Taccion le fiere e gli uomini e le cose,
roseo il tramonto ne l'azzurro sfuma,
mormoran gli alti vertici ondeggianti
Ave Maria.


Questi versi concludono l’ode storica “La chiesa di Polenta” che fu composta nel luglio del 1897, dopo una visita del Poeta alla piccola chiesa di San Donato presso Polenta. A parte le ultime strofe, in cui sembra far capolino un certo bisogno di mistico raccoglimento, in precedenza il Poeta, dopo aver ribadito la condanna dell’esasperato ascetismo medievale, riconosce alla Chiesa di Roma una funzione civilizzatrice e provvidenziale nell’epoca delle invasioni barbariche. Naturalmente questa ode suscitò un dibattito accesissimo fra i cattolici, che salutavano con favore questo presunto avvicinamento del Poeta alla Chiesa Cattolica, ed i laici che non riuscivano a spiegarsi e rifiutavano di accettare questo improvviso ammorbidimento del loro capo e maestro ideale: sembrava loro assurda questa inaspettata manifestazione di “spiritualità religiosa”, dopo tanta professione di ateismo, ed inspiegabile soprattutto il nuovo giudizio sulla funzione storica del cattolicesimo, dopo una così fiera e lunga milizia laica.
In effetti, però, il Carducci aveva più volte manifestato una sorta di religiosità panteistica e quelle ultime strofe de “La chiesa di Polenta” stavano piuttosto a rappresentare il sentimento religioso popolare - magari condiviso nella sostanza ma non nella forma - e non potevano pertanto valere una “conversione” al cattolicesimo (che forse non ci fu mai, sebbene un sacerdote dichiarasse di aver avuto dal Poeta morente la “confidenza” di una sua conversione).
Quanto al giudizio positivo espresso sulla funzione storica del cattolicesimo, questo si spiega o con un onesto e per altro fondato ripensamento sui giudizi espressi nell’epoca della più accesa polemica fra Stato e Chiesa, o con una precisa e studiata volontà di favorire l’intesa politica fra le due istituzioni, un’intesa che in quegli anni appariva quanto mai necessaria per le future sorti del giovane Stato unitario.
In chiusura del volume di “Rime e Ritmi” il Poeta collocò, come “Congedo”, uno stornello di appena tre versi scritti anni addietro in una lettera a Lidia, ma ora rivolto all’Italia per annunziarle il suo malinconico commiato dalla poesia:

Fior tricolore,
tramontano le stelle in mezzo al mare
e si spengono i canti entro il mio cuore.


Infine, in appendice, vi aggiunse “Il parlamento”, in tredici lasse di dieci versi ciascuna (le lasse sono strofe tipiche dei poemi epici medievali), scritto nel 1876, che rappresentava la prima parte del poemetto “La canzone di Legnano”, che avrebbe dovuto avere altre due parti, nelle quali sarebbero state narrate rispettivamente la battaglia di Legnano e la fuga notturna del Barbarossa. 

L'oratore e il polemista

Del Carducci critico letterario tratteremo nel capitolo dedicato alla critica.
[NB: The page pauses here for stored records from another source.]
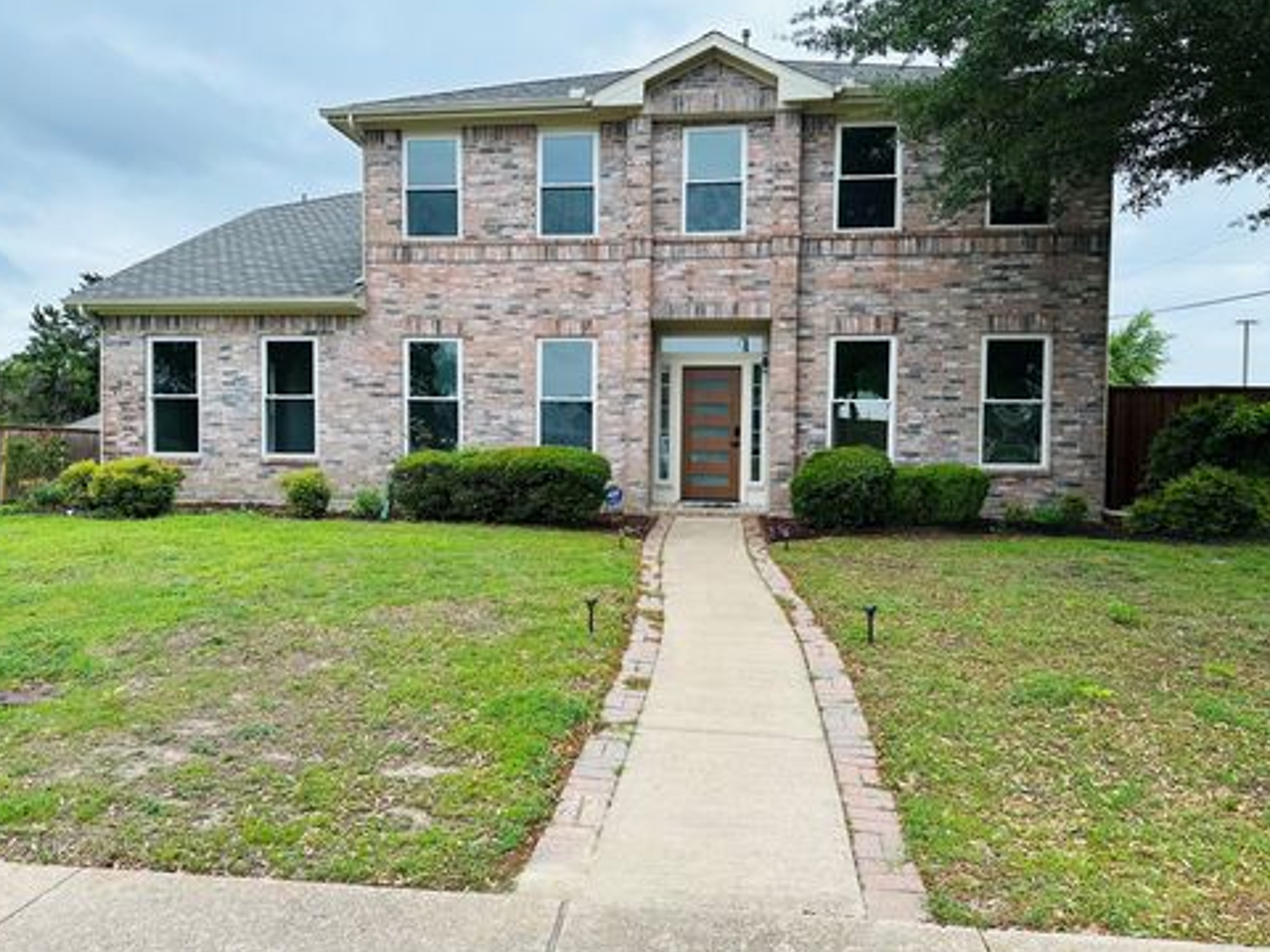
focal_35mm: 25
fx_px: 917
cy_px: 467
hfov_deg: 69.4
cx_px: 627
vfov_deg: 54.9
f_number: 1.78
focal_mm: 6.86
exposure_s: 1/734
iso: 80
Qui ricorderemo solo che egli fu anche un grande prosatore ed un geniale oratore: sono famosi i discorsi su “L’opera di Dante”, su “La libertà perpetua di San Marino”, “Presso la tomba di Francesco Petrarca” nel quinto centenario della morte, “Per la morte di Giuseppe Garibaldi” e i numerosi scritti polemici raccolti sotto il titolo di “Confessioni e battaglie”.